Dans le sillage de ses précédentes recherches, Todd analyse longuement l’évolution des modèles familiaux depuis le néolithique sur les différents continents. Chez les chasseurs-cueilleurs, au sein d’une famille nucléaire (père + mère + enfants), les hommes chassent et les femmes cueillent : cette division sexuelle du travail est universelle, elle n’est pas une simple construction sociale comme le voudraient les féministes. La domination masculine n’est que relative et très variable, et s’exprime dans les activités collectives (politique, grands travaux, guerre…).
Dans un deuxième temps, Todd s’intéresse au rapport du christianisme et du statut des femmes. L’Église a été « un pôle de résistance à la brutalité masculine » ; la sacralisation du mariage a protégé les femmes de l’instabilité des hommes et la modération de la sexualité du viol conjugal. C’est le protestantisme qui fut défavorable aux femmes : Luther donne une place centrale au père de famille, le recul du culte de la Vierge Marie au profit d’Ève la femme pécheresse contribue à un masculinisme.
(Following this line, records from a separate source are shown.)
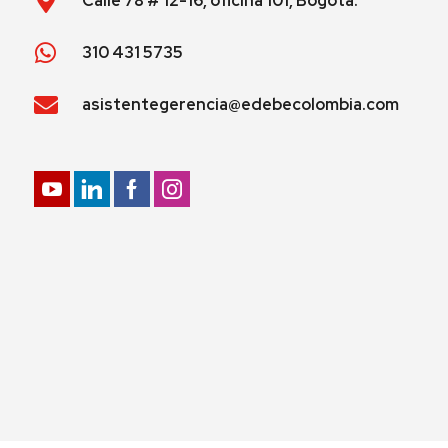
Calle 78 # 12-16, oficina 101, Bogotá.
310 431 5735
asistentegerencia@edebecolombia.com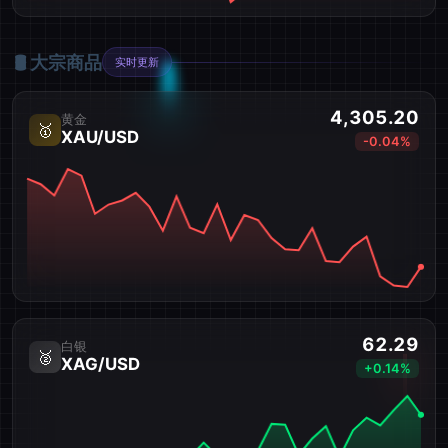
🛢️ 大宗商品
实时更新
4,305.20
黄金
🥇
XAU/USD
-0.04%
62.29
白银
🥈
XAG/USD
+0.14%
Et c’est précisément en réaction à ce « patricentrisme » protestant que serait né le féminisme dans les pays anglo-américains et scandinaves.
Comment comprendre l’émancipation des 70 dernières années ? La révolution sexuelle a commencé dès 1965. La légalisation de la pilule et de l’avortement a consacré la perte du pouvoir masculin : « C’est désormais la femme qui décide d’avoir un enfant ou non. » L’arrivée massive des femmes sur le marché du travail les libère de la dépendance économique, « supprime la nécessité du couple humain ». Les femmes font davantage d’études supérieures que les hommes (52 % contre 44 %), instaurant ainsi une « matridominance éducative », et se marient à des hommes de condition moins élevée – renversement complet. Pourtant cette prétendue libération qui s’accompagne d’une anxiété croissante, d’un mal-être social, serait aussi la cause de « l’effondrement final du catholicisme » (thème cher à l’auteur). Elle a aussi pour conséquence d’éroder le sentiment collectif sur fond d’effondrement de la démocratie.
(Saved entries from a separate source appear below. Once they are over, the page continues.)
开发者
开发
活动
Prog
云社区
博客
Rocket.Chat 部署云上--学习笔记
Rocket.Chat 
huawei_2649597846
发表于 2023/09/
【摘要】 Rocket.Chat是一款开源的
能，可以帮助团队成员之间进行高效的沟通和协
Le succès du féminisme illustré par #MeToo s’expliquerait par la domination des femmes issues de la petite bourgeoisie dans l’enseignement et la recherche, spécialement dans les sciences humaines, domaine de l’idéologie. À cette évolution s’oppose néanmoins une certaine résistance masculine dans les plus hautes strates sociales (les 4 % supérieurs de la société), notamment celle des dirigeants d’entreprise et des bureaucrates d’État. Ainsi notre société « vit une tension entre matridominance idéologique et patridominance économico-bureaucratique ». La lutte des sexes se double ainsi d’une lutte entre les classes moyennes et les classes supérieures.
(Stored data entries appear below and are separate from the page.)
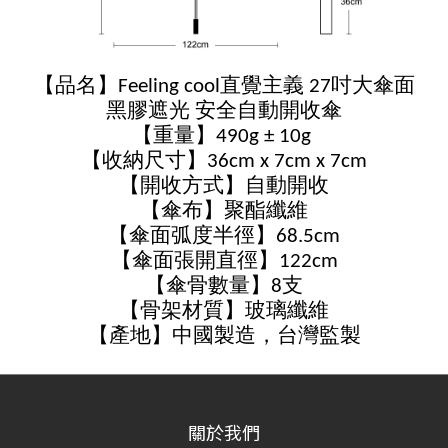
【品名】Feeling cool直覺主義 27吋大傘面
黑膠遮光 安全自動開收傘
【重量】490g ± 10g
【收納尺寸】36cm x 7cm x 7cm
【開收方式】自動開收
【傘布】聚酯纖維
【傘面弧度半徑】68.5cm
【傘面張開直徑】122cm
【傘骨數量】8支
【骨架材質】玻璃纖維
【產地】中國製造，台灣監製
關於我們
On regrette dans ce livre le traitement de l’homosexualité : Todd la considère comme naturelle et universelle, envisage « l’Église catholique comme une vaste institution homosexuelle » qu’il oppose à l’homophobie protestante, relie l’émergence de l’identité gay ou transgenre au rejet obsédant de la sexualité par le christianisme, etc. Ces scories mises de côté, ce livre offre des outils utiles de déconstruction de l’idéologie néoféministe.

Denis Sureau

(1) Emmanuel Todd, Où sont-elles ? Une esquisse de l’histoire des femmes, Seuil, 2022, 390 pages, 23 €.